:: Records provided

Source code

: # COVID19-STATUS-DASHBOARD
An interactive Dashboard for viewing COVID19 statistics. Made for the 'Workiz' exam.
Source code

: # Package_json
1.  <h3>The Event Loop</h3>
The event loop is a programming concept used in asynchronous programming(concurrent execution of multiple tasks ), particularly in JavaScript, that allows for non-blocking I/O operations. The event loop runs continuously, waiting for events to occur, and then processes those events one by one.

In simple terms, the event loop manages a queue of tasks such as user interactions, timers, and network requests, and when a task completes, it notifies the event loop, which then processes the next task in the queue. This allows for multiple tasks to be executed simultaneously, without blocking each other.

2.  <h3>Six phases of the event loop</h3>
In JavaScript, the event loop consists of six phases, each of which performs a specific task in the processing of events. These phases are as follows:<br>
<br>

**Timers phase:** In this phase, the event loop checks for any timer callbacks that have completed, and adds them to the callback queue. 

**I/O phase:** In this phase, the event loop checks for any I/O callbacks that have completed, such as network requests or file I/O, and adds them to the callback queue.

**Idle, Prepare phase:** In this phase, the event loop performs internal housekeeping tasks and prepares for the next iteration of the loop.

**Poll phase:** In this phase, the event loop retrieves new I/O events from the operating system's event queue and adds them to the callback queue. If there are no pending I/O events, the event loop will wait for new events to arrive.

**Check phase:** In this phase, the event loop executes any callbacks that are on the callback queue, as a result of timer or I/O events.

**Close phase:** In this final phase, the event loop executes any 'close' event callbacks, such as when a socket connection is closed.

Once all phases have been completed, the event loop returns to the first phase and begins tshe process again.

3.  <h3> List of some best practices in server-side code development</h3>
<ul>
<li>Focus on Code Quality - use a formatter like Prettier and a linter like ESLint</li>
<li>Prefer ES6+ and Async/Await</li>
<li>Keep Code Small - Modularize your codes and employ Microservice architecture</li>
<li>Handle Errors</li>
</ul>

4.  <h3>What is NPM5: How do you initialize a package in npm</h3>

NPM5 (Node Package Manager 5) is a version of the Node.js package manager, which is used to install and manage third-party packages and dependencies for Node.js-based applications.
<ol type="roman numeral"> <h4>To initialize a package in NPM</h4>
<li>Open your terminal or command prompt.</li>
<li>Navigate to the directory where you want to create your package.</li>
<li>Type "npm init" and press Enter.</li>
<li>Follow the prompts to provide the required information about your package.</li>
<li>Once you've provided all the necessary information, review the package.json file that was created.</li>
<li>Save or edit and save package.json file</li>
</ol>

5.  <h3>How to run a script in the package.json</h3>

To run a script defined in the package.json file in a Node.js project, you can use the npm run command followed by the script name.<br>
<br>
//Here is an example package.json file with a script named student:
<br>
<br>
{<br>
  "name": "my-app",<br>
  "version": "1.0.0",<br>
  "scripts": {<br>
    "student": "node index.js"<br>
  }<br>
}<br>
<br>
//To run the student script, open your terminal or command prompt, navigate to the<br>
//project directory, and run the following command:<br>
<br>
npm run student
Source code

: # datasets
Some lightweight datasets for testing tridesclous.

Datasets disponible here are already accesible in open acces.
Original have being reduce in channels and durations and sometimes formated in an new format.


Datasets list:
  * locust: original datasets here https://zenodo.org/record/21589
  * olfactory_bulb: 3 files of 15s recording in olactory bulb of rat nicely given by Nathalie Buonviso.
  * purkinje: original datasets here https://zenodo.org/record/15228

::::

**Task to carry out**: All lines of the data above must be repeated exactly.

**Response to the exercise**:
Source code

: # COVID19-STATUS-DASHBOARD
An interactive Dashboard for viewing COVID19 statistics. Made for the 'Workiz' exam.
Source code

: # Package_json
1.  <h3>The Event Loop</h3>
The event loop is a programming concept used in asynchronous programming(concurrent execution of multiple tasks ), particularly in JavaScript, that allows for non-blocking I/O operations. The event loop runs continuously, waiting for events to occur, and then processes those events one by one.

In simple terms, the event loop manages a queue of tasks such as user interactions, timers, and network requests, and when a task completes, it notifies the event loop, which then processes the next task in the queue. This allows for multiple tasks to be executed simultaneously, without blocking each other.

2.  <h3>Six phases of the event loop</h3>
In JavaScript, the event loop consists of six phases, each of which performs a specific task in the processing of events. These phases are as follows:<br>
<br>

**Timers phase:** In this phase, the event loop checks for any timer callbacks that have completed, and adds them to the callback queue. 

**I/O phase:** In this phase, the event loop checks for any I/O callbacks that have completed, such as network requests or file I/O, and adds them to the callback queue.

**Idle, Prepare phase:** In this phase, the event loop performs internal housekeeping tasks and prepares for the next iteration of the loop.

**Poll phase:** In this phase, the event loop retrieves new I/O events from the operating system's event queue and adds them to the callback queue. If there are no pending I/O events, the event loop will wait for new events to arrive.

**Check phase:** In this phase, the event loop executes any callbacks that are on the callback queue, as a result of timer or I/O events.

**Close phase:** In this final phase, the event loop executes any 'close' event callbacks, such as when a socket connection is closed.

Once all phases have been completed, the event loop returns to the first phase and begins tshe process again.

3.  <h3> List of some best practices in server-side code development</h3>
<ul>
<li>Focus on Code Quality - use a formatter like Prettier and a linter like ESLint</li>
<li>Prefer ES6+ and Async/Await</li>
<li>Keep Code Small - Modularize your codes and employ Microservice architecture</li>
<li>Handle Errors</li>
</ul>

4.  <h3>What is NPM5: How do you initialize a package in npm</h3>

NPM5 (Node Package Manager 5) is a version of the Node.js package manager, which is used to install and manage third-party packages and dependencies for Node.js-based applications.
<ol type="roman numeral"> <h4>To initialize a package in NPM</h4>
<li>Open your terminal or command prompt.</li>
<li>Navigate to the directory where you want to create your package.</li>
<li>Type "npm init" and press Enter.</li>
<li>Follow the prompts to provide the required information about your package.</li>
<li>Once you've provided all the necessary information, review the package.json file that was created.</li>
<li>Save or edit and save package.json file</li>
</ol>

5.  <h3>How to run a script in the package.json</h3>

To run a script defined in the package.json file in a Node.js project, you can use the npm run command followed by the script name.<br>
<br>
//Here is an example package.json file with a script named student:
<br>
<br>
{<br>
  "name": "my-app",<br>
  "version": "1.0.0",<br>
  "scripts": {<br>
    "student": "node index.js"<br>
  }<br>
}<br>
<br>
//To run the student script, open your terminal or command prompt, navigate to the<br>
//project directory, and run the following command:<br>
<br>
npm run student
Source code

: # datasets
Some lightweight datasets for testing tridesclous.

Datasets disponible here are already accesible in open acces.
Original have being reduce in channels and durations and sometimes formated in an new format.


Datasets list:
  * locust: original datasets here https://zenodo.org/record/21589
  * olfactory_bulb: 3 files of 15s recording in olactory bulb of rat nicely given by Nathalie Buonviso.
  * purkinje: original datasets here https://zenodo.org/record/15228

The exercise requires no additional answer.